Stored dataset items:
**********

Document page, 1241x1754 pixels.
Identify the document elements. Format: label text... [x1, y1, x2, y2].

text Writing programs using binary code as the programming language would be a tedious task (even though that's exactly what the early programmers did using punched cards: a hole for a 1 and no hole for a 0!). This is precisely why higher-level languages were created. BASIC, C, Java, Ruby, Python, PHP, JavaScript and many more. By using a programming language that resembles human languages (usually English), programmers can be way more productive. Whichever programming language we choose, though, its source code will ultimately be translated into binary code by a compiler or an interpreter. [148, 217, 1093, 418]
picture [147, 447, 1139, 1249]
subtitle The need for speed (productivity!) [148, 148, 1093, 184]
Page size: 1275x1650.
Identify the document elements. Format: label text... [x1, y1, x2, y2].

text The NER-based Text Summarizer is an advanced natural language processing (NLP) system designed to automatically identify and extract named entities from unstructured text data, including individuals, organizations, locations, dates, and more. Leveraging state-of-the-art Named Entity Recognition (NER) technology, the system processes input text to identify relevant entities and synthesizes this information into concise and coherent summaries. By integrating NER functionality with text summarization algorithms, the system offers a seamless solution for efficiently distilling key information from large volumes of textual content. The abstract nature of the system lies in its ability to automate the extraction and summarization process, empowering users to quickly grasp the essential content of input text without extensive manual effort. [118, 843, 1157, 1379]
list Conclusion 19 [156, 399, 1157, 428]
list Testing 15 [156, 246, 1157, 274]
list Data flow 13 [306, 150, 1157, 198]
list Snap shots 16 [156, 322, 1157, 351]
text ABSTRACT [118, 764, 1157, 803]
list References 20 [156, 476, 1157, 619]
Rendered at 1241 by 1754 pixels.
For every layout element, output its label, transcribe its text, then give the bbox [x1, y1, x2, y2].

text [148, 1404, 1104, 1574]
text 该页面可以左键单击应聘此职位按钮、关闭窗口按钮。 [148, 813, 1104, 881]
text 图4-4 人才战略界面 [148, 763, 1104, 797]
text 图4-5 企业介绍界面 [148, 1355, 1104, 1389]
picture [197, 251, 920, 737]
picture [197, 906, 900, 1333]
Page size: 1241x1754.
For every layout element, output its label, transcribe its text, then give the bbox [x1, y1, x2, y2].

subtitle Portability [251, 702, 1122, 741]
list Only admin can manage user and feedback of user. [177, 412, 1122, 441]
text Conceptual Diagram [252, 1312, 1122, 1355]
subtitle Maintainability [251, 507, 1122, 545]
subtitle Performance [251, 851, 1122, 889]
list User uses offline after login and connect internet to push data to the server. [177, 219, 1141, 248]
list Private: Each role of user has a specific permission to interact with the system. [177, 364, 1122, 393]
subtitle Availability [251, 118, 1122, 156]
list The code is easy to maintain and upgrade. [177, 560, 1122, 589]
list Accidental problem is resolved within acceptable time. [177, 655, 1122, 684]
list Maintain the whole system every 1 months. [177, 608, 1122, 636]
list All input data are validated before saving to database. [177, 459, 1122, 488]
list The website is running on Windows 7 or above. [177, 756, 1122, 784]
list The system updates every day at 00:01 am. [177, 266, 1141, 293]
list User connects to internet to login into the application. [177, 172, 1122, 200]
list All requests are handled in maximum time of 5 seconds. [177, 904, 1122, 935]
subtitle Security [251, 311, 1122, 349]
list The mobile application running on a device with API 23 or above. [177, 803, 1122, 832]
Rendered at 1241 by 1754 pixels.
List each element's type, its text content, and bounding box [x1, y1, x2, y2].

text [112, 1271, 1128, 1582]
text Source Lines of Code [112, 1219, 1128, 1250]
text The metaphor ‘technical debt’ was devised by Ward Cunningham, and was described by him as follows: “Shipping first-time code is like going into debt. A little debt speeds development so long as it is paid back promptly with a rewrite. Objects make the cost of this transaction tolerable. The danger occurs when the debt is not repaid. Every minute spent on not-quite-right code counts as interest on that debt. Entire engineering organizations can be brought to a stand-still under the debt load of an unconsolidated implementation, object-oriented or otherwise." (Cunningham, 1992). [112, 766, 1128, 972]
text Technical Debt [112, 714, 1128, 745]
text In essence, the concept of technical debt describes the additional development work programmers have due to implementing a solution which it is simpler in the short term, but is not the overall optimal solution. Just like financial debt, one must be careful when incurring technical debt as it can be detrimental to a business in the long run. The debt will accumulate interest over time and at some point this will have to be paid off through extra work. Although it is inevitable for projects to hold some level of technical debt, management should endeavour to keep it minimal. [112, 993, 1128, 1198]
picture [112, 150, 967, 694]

**********

All lines from the beginning of the entries through the line marked "Page size: 1275x1650." are to be output exactly; nothing else belongs in the answer.

Document page, 1241x1754 pixels.
Identify the document elements. Format: label text... [x1, y1, x2, y2].

text Writing programs using binary code as the programming language would be a tedious task (even though that's exactly what the early programmers did using punched cards: a hole for a 1 and no hole for a 0!). This is precisely why higher-level languages were created. BASIC, C, Java, Ruby, Python, PHP, JavaScript and many more. By using a programming language that resembles human languages (usually English), programmers can be way more productive. Whichever programming language we choose, though, its source code will ultimately be translated into binary code by a compiler or an interpreter. [148, 217, 1093, 418]
picture [147, 447, 1139, 1249]
subtitle The need for speed (productivity!) [148, 148, 1093, 184]
Page size: 1275x1650.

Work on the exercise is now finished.